Someone ought to make a law that limits fools to today only. The world would be a better and less foolish place. The Republicans are on a roll.

Rep. Don Young reminisced about hiring ‘Wetbacks’ in the middle of the GOP’s rebranding strategy and Latino outreach. Sure some Republicans denounced him but in foolish violation of PR101 they all referenced “wetbacks.” Lots of fools participated, just saying.

As polls continue to show increasing support for marriage equality, fools are rushing in, some as theocrats and others as bigots playing to an ever decreasing base; Ed Gillespie former Romney advisor, Cardinal Dolan (NY archbishop) Cardinal Wuerl (Washington Archbishop) Dave Agema (Republican National Committee member from Michigan) just to name a few fools who are standing ‘on principle.’ When your principles are to protect white, male Christian privilege it doesn’t really matter whether you are a theocrat or a garden variety fool, no rebranding or repositioning can cover up your sense of privilege and exclusion. You are one of history’s fools.

I also nominate Paul Ryan and his budget. He is preaching Ayn Rand’s gospel of selfishness to the point that even some members of the Catholic hierarchy denounce it. Do Republicans really think that gutting social safety nets for the majority of hard working Americans is anything other than utter foolishness?

I haven’t included any links from the “weird news” sites. Weird and foolish are different in my book. The two year old picking the lock to his sister’s bedroom with a nail clipper is nobody’s fool. He’s a smart and clever kid. On the other hand, the gun toting Alabama politician arrested for swiping cashews might qualify as a fool. In a warehouse store he opened a jar of nuts, ate some and put it back on the shelf without paying. Hmm. Foolish.
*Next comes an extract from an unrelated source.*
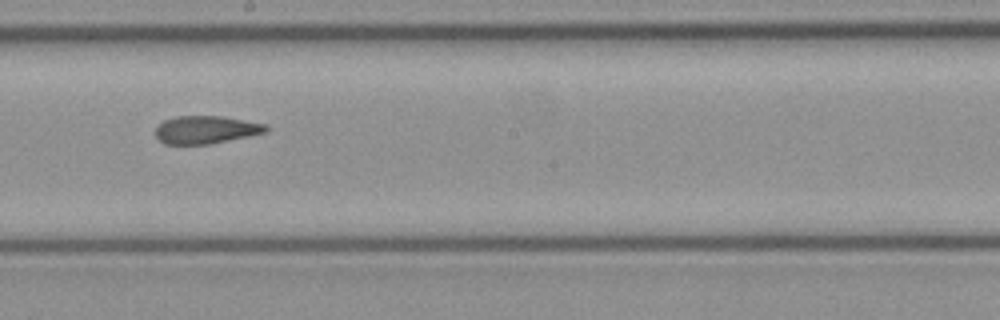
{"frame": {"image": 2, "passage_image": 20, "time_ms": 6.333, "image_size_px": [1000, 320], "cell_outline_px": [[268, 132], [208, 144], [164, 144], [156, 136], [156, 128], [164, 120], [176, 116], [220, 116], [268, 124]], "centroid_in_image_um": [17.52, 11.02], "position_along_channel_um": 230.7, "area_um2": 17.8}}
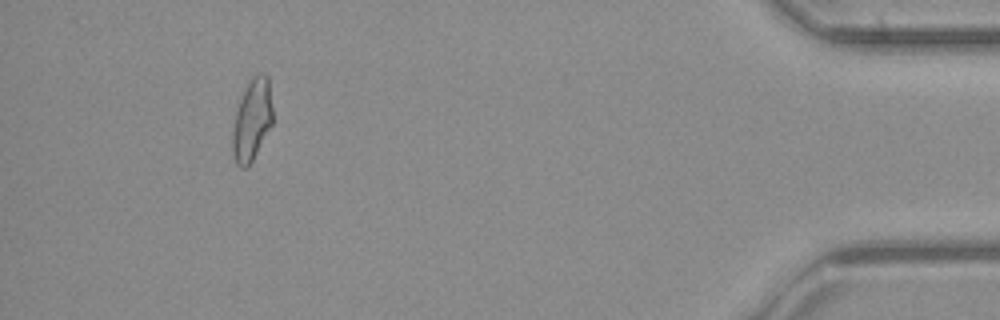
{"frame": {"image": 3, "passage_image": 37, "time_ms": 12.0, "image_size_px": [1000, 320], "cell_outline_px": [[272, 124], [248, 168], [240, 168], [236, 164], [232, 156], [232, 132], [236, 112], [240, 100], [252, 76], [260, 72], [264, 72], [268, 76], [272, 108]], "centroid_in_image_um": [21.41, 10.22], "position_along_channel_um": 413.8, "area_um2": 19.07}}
I long for the days when April Fools meant switching out the salt and sugar or taping the spray nozzle on the kitchen faucet open and aimed at the first person to turn it on in the morning. Those were pranks and mostly harmless. The fools in the Republican Party are far from harmless. In fact to protect the privileged few from any economic pain, they plan to make the rest of us pay. Fools!